Paris combinés : la vérité mathématique (et le bon usage)
Pourquoi le combiné est le produit préféré des bookmakers, comment les marges se multiplient, et les rares façons intelligentes de l'utiliser.
La mécanique : des cotes ET des marges qui se multiplient
Un combiné multiplie les cotes de plusieurs sélections : trois paris à 1.80 donnent une cote combinée de 1.80³ = 5.83. Séduisant — sauf que les marges se multiplient exactement de la même façon. Si chaque cote de 1.80 contient 5% de marge (cote « juste » : 1.89), le combiné juste vaudrait 1.89³ = 6.75. Vous encaissez 5.83 au lieu de 6.75 : la marge cumulée du combiné est de ~14%, contre 5% par pari simple.
| Sélections | Marge par pari | Marge cumulée du combiné |
|---|---|---|
| 2 | 5% | ~10% |
| 3 | 5% | ~14% |
| 5 | 5% | ~22% |
| 8 | 5% | ~34% |
À 8 sélections, plus d'un tiers de la valeur de votre ticket part en marge. C'est pour cela que les bookmakers poussent les combinés partout — bonus de cote sur les multiples, « combiné du jour », boosts : c'est leur produit le plus rentable, donc le moins rentable pour vous.
La variance : gagner rarement, même en étant bon
Au-delà de la marge, le combiné transforme votre profil de résultats. Supposons que vous soyez un bon pronostiqueur avec 55% de réussite sur des paris à ~2.00 (déjà un niveau professionnel) : • Pari simple : 55% de succès • Combiné de 3 : 0.55³ = 16,6% de succès • Combiné de 5 : 0.55⁵ = 5% de succès Même avec un avantage réel sur chaque sélection, vous perdez 19 combinés de 5 sur 20. Les longues séries de pertes qui en résultent détruisent les bankrolls et le moral bien avant que l'avantage théorique ne se manifeste — voir notre guide sur la gestion de bankroll : la variance n'est pas un détail, c'est elle qui élimine les joueurs. Et les « boosts de combiné » ? Un bonus de 10% sur un combiné de 5 à 22% de marge cumulée reste un pari à −12%. Le boost réduit le prix, il ne rend pas le produit bon.
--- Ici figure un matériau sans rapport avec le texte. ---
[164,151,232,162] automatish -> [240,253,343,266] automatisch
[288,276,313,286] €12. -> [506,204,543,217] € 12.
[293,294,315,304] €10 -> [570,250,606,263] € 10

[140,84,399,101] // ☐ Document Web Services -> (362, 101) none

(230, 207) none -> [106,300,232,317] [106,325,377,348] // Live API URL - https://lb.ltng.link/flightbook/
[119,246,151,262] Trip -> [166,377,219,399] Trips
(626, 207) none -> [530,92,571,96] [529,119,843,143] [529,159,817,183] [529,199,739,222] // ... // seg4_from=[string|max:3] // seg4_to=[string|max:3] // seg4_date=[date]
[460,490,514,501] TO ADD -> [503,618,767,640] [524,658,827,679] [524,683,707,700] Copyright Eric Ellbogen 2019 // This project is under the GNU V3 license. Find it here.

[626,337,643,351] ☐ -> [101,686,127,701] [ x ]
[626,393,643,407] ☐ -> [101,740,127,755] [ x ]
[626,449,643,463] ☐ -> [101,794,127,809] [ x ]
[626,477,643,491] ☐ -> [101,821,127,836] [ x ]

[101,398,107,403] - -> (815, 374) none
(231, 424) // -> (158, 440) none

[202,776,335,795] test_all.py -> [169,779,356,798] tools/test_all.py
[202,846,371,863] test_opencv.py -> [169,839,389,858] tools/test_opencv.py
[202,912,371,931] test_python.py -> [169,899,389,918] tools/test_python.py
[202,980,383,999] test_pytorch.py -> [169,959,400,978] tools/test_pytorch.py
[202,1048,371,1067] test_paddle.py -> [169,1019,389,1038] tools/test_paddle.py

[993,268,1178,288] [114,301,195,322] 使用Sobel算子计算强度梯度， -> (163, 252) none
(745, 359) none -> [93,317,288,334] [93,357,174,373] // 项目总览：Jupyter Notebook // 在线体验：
Les rares usages rationnels du combiné
1. Le ticket loterie assumé — une petite mise (1-2€, jamais décomptée de votre bankroll sérieuse) sur un gros combiné pour le plaisir du frisson. Aucun problème tant que c'est comptabilisé comme du divertissement, pas comme une stratégie. 2. Le rollover de bonus — les conditions de mise imposent parfois des cotes minimales élevées ; un combiné de 2 sélections à cotes courtes (1.25 × 1.25 = 1.56) peut remplir la condition de cote avec moins de risque qu'un simple à 1.56... mais attention, beaucoup de sites l'interdisent explicitement. Lisez les conditions. 3. Les corrélations positives autorisées — quand deux sélections sont logiquement liées (victoire d'une équipe + moins de 3,5 buts dans un match fermé), le combiné vaut plus que le produit des probabilités indépendantes. Les bookmakers le savent : les corrélations fortes sont bloquées (impossible de combiner « victoire 1-0 » et « moins de 1,5 but »). Ce qui reste combinable n'offre que des corrélations faibles — un petit plus, pas un edge. 4. Les paris système (Trixie, Yankee, etc.) — des combinés partiels qui paient même si une sélection échoue. La marge cumulée reste, mais la variance est lissée. Un compromis honnête pour qui aime les multiples.
La discipline anti-combiné (ou comment les aimer sans se ruiner)
Si vous jouez des combinés, ces règles limitent les dégâts : • 2-3 sélections maximum — au-delà, la marge cumulée devient confiscatoire • Uniquement des marchés principaux peu margés (1N2 grands championnats, handicaps asiatiques) — jamais de buteurs/cartons/corners en combiné, leurs marges de 8-15% par jambe explosent le total • Budget dédié et plafonné — par exemple 10% de votre volume de mises, le reste en simples • Jamais pour « se refaire » — le combiné à cote élevée est l'outil de tilt par excellence • Comparez la cote combinée entre sites — les écarts se multiplient aussi : le line shopping (voir notre guide sur les marges) rapporte encore plus sur les multiples que sur les simples La règle de fond reste : le parieur qui cherche la rentabilité joue des simples sur les marchés les moins margés. Le combiné est un produit de divertissement — parfaitement légitime tant qu'on le traite comme tel.